Tables 1 and 2 show the recognition accuracy of our model on each database, as well as the comparisons with other algorithms. From the two tables we can see that the performances of DFSCN and SFCN alone are not comparable to many other algorithms, while the recognition accuracy after fusion is higher than most of the advanced methods. In CK+, the accuracy of our model is higher than traditional algorithm, such as STM-ExpLet [3]. Compared with the recently proposed deep learning algorithm, the final accuracy of our model is slightly lower than that of DTAGN [4], but higher than that of other methods [6, 11, 16]. In Oulu-CASIA, our recognition accuracy even exceeds all the previous researches. Meanwhile, it can be clearly found that our method is better than hand-crafted methods [3, 11, 12, 23, 24], which is mainly attributed to the feature extraction ability of our network. Our model also has significant advantages over the deep learning approaches [4, 6], which is largely related to our frame-to-sequence network connectivity and the fine-tuning approach we use.

Table 1. Overall accuracy in CK+ database.
Table 2. Overall accuracy in Oulu database.

After the integrating our DFSCN and SFCN, the performance has reached the highest level, and this is shown in Fig. 6. In other words, the integration of DFSCN and SFCN improves the richness of network features, and the two channels complement each other. The combination of the two can boost the whole recognition accuracy, which proves the effectiveness of our method.

Fig. 6.
figure 6

Comparison of accuracy of three networks (SFCN, DFSCN and Fusion) on two databases. (a) CK + . (b) Oulu-CASIA.

Confusion Matrix.

Table 3 gives the confusion matrices of our model on the two datasets, respectively. In CK+, our model achieved high recognition accuracies on six emotions except Contempt (Co). In our results, Contempt (Co) is easily misdiagnosed as Sad (Sa) due to the similarity of the expression variation between sad and contempt, especially the change of mouth, as shown in Fig. 7(a). As for Oulu-CASIA database, our model performed well in recognizing Fear (Fe), Disgust (Di), Sad (Sa), and other expressions except Anger (An). The main reason for the poor recognition effect of our model on Anger (An) may be that the volunteers in this dataset have similar facial expressions when expressing Anger (An), Disgust (Di) and Sad (Sa), as shown in Fig. 7(b), which makes the algorithm of this paper not distinguish enough. Moreover, the image quality of the Oulu-CASIA is not as clear as CK+, which may be another reason for the low recognition accuracy.
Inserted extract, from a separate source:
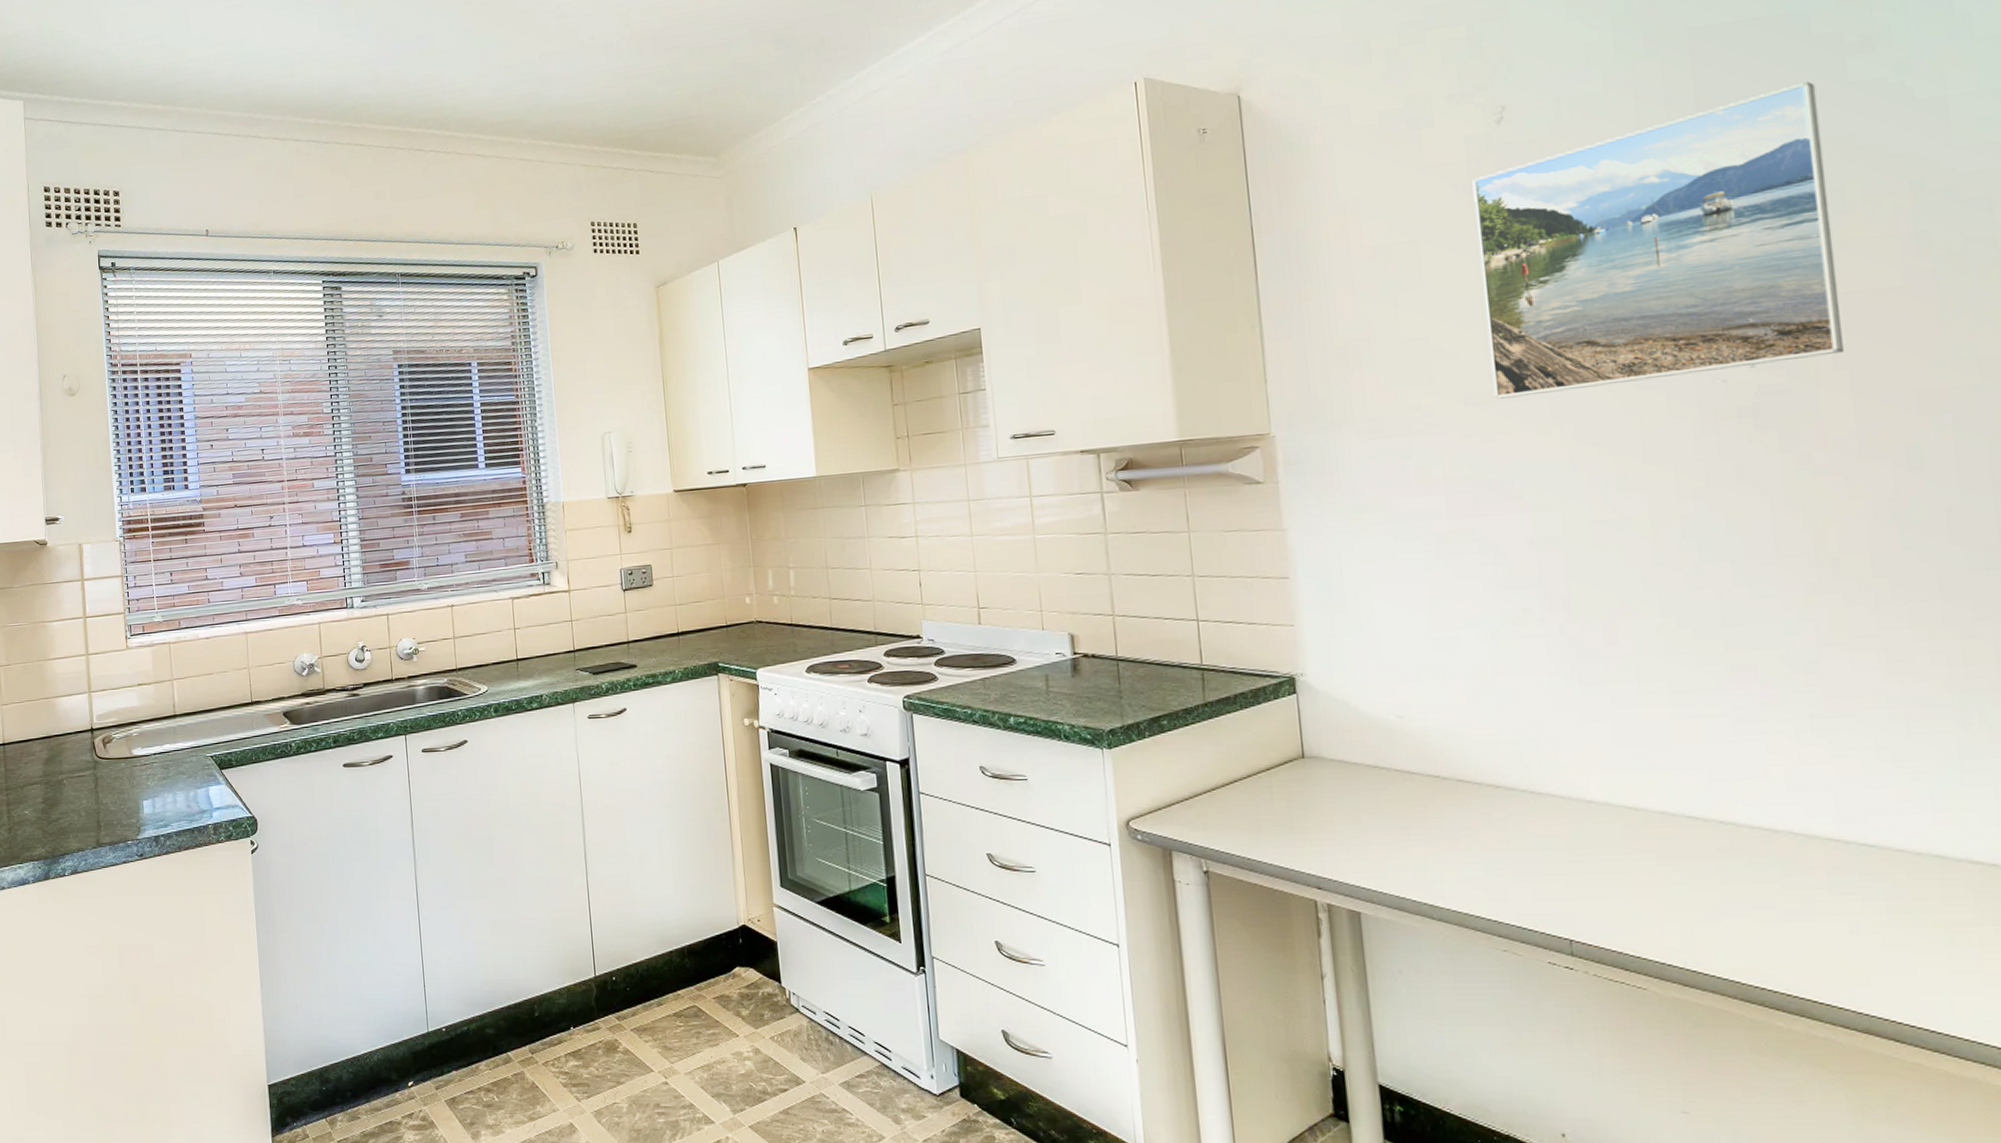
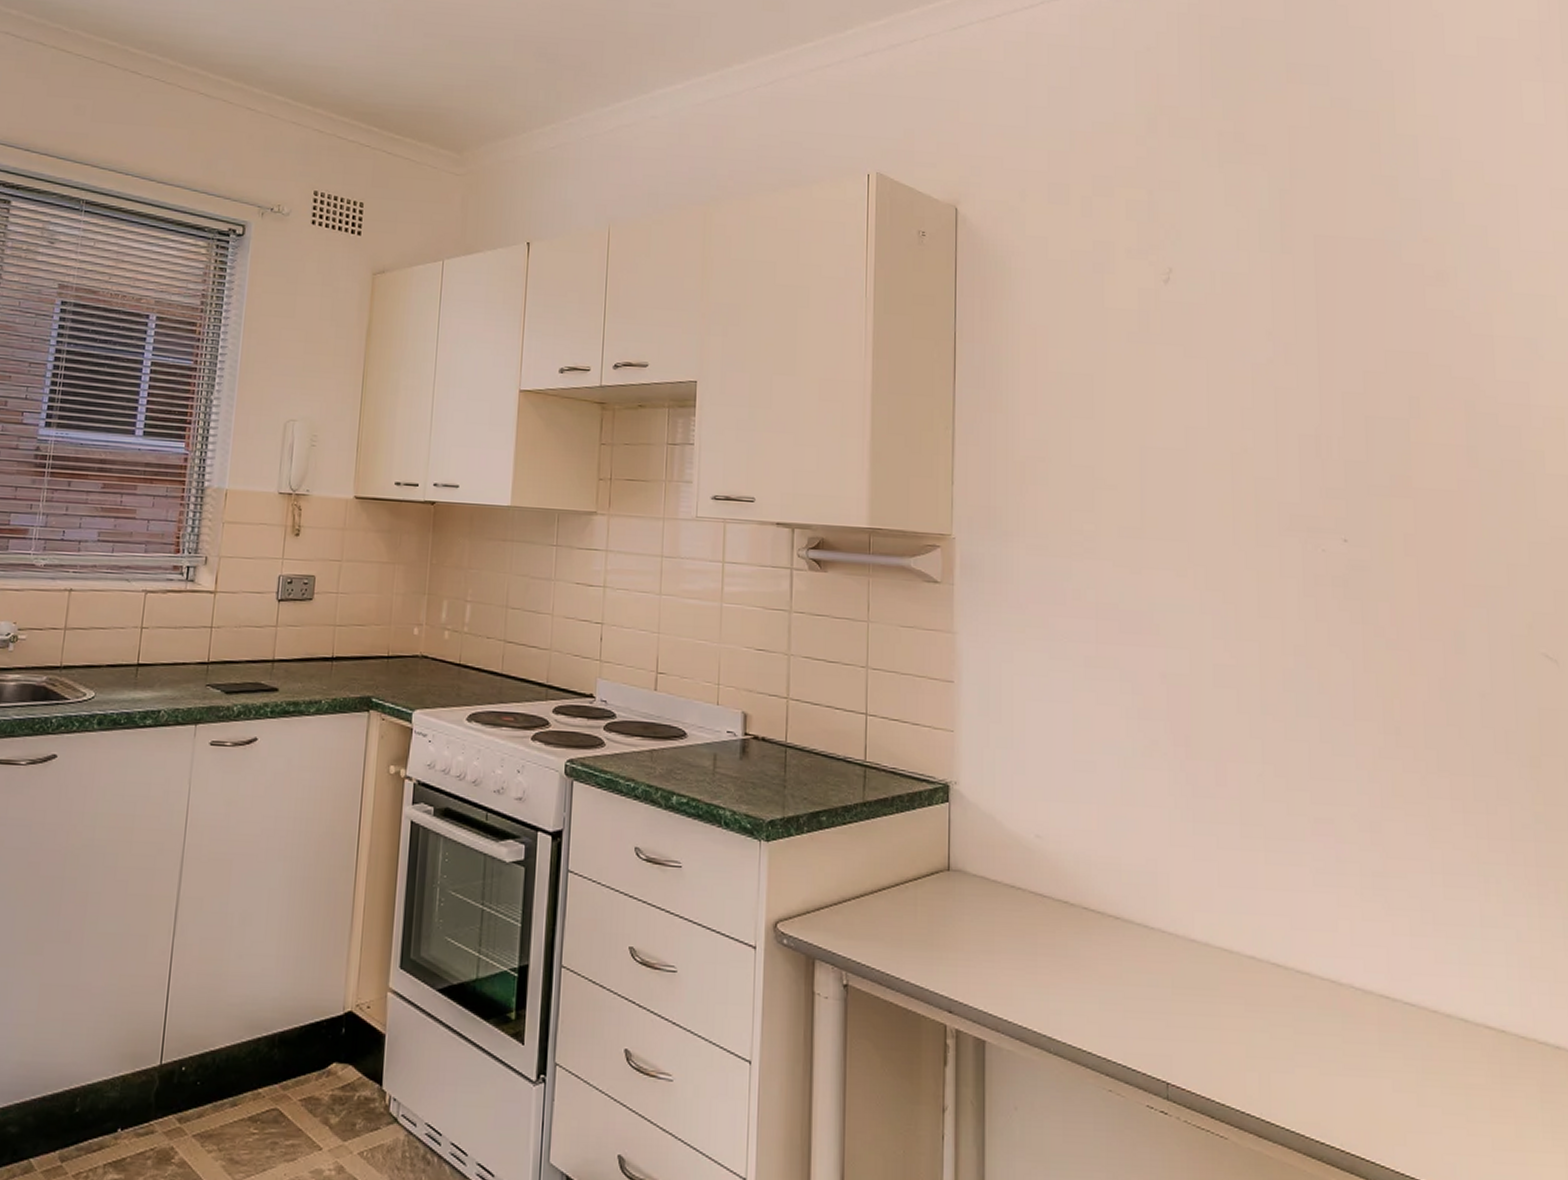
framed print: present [1472,81,1845,399] -> none [1141,300,1414,541]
Table 3. Confusion matrix of our proposed method for two databases.
Fig. 7.
figure 7

Sample examples of two datasets.

4 Conclusion

In this paper, we presented a new deep network structure that provides a new approach for the effectively modeling of the dynamic changes of facial expression based on the image sequences through the combination of the static characteristics of sequences. Specially, the proposed DFSCN uses simplified sequences as the network input to study the dynamic variations of expression sequences with the combination of our adaptive weighted feature fusion method. To supplement static appearance information and fine-tune DFSCN, the SFCN is proposed to extract useful spatial information from the last frame of each sequence. These two networks capture dynamic and static information, respectively, at the same time, and complement each other to improve the performance of facial expression recognition. We evaluated our two models using two public-available datasets, CK+, and Oulu-CASIA, respectively. The experimental results demonstrate that the proposed methods have achieved the same accuracy as the state-of-the-art methods.